The word was snapped testily from the dense foliage above me.

’Why, William, I thought you had gone home!’

’I sleep here nowadays, and I don’t like to be bothered by lubbers who sing out of tune,’ my old friend grumbled from the darkness. ‘I got a hammock. No mosquitoes here. The rest of the people will start sleeping on the outer beach when their mosquito nets rot away.’

‘Hm, yes — back to the old customs, eh?’

A great sea thundered along the reef. I turned to watch the foaming water sweep across the shallows; then I raised my eyes a little to stare across the sea. How empty and lonely it seemed!
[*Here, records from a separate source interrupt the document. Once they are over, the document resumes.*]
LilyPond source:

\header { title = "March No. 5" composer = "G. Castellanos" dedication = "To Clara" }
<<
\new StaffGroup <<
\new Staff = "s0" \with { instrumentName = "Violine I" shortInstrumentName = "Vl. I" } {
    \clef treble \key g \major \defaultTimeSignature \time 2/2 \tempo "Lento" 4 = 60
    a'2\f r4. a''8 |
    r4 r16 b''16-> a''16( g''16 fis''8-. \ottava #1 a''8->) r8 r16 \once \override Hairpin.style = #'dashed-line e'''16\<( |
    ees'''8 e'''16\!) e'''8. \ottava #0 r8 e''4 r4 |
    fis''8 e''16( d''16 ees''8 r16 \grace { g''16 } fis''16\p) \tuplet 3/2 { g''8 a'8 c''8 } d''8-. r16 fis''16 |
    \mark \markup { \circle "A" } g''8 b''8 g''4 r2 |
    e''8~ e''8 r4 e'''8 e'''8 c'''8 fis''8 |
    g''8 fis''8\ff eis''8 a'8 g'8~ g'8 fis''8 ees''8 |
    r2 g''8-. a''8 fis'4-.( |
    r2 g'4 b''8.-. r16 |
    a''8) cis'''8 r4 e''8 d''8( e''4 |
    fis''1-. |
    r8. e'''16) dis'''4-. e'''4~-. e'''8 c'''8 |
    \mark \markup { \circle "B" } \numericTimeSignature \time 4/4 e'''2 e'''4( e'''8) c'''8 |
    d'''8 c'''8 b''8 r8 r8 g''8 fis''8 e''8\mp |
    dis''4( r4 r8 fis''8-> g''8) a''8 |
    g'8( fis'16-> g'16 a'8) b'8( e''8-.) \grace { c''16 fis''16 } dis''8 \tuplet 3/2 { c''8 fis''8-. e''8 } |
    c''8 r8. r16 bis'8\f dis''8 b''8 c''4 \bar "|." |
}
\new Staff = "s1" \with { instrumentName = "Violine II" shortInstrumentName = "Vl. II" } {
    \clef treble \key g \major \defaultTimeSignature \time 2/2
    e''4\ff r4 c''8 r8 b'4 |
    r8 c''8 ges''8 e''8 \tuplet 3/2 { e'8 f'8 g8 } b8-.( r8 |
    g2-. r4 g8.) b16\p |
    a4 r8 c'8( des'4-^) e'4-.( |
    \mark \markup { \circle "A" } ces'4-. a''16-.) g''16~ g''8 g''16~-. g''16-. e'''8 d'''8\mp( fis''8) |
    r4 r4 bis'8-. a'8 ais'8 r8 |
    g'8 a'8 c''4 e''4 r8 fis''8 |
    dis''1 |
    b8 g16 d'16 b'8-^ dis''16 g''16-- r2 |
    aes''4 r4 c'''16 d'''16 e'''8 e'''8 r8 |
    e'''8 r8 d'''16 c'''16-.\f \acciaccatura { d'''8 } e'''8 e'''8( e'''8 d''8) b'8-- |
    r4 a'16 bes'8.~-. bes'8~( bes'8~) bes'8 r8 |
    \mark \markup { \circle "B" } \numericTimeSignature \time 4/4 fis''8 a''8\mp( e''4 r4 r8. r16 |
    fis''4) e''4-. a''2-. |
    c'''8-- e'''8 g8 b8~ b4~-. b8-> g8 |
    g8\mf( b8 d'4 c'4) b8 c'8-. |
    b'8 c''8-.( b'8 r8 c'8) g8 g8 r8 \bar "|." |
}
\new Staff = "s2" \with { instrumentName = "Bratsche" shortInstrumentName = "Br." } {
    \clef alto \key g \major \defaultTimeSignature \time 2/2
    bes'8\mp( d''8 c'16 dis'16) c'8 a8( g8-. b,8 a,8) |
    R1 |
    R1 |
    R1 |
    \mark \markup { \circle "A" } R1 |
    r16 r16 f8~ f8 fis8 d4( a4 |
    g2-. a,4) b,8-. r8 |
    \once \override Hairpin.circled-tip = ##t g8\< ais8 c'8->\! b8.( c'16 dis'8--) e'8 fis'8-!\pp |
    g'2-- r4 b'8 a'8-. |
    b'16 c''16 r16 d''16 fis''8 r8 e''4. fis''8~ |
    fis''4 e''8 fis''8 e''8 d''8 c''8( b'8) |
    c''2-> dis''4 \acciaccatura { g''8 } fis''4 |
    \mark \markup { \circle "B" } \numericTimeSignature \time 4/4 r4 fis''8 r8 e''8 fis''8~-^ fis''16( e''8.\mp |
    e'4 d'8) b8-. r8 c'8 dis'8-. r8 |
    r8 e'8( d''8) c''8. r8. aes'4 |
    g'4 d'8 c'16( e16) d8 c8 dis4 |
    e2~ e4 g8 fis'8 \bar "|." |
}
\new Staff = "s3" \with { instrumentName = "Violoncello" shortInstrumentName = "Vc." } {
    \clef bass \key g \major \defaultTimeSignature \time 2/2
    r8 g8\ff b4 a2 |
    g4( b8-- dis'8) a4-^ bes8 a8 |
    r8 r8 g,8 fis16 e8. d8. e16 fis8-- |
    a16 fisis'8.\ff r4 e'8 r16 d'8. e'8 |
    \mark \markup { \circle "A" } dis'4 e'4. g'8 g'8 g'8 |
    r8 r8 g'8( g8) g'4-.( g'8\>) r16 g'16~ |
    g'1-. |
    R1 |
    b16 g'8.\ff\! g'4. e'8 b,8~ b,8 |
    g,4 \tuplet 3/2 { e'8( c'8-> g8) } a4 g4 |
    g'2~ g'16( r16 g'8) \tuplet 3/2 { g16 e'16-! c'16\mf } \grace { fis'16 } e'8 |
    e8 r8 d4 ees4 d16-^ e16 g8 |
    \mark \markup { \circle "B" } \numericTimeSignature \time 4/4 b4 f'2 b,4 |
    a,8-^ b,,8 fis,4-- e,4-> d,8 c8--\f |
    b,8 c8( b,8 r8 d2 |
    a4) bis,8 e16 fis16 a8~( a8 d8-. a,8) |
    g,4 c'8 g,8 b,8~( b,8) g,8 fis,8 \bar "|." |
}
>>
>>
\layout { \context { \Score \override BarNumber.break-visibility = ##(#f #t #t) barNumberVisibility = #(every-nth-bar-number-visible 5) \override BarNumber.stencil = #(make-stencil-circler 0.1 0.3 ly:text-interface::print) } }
Presently I asked William if the Village Fathers had decided to leave Cinderella out of the play.

‘No, he muttered; ‘they are going to make her the Prince’s sister, and she is going to marry the American Millionaire, who will start a trading station at Puka-Puka.’

Bidding William good-night, I turned down the trail to the lagoon beach and trod the glistening sand to my house. It was very silent and lonely in the little wattle-and-thatch home, so I lighted the lamp and, drawing a steamer chair to the table, sat down to read.

It seemed that only a moment later I glanced up to find the lagoon, like a nether sky, bright with the reflections of the clouds, and old William standing at the doorway, bidding me good-morning as he fingered his cold and empty pipe.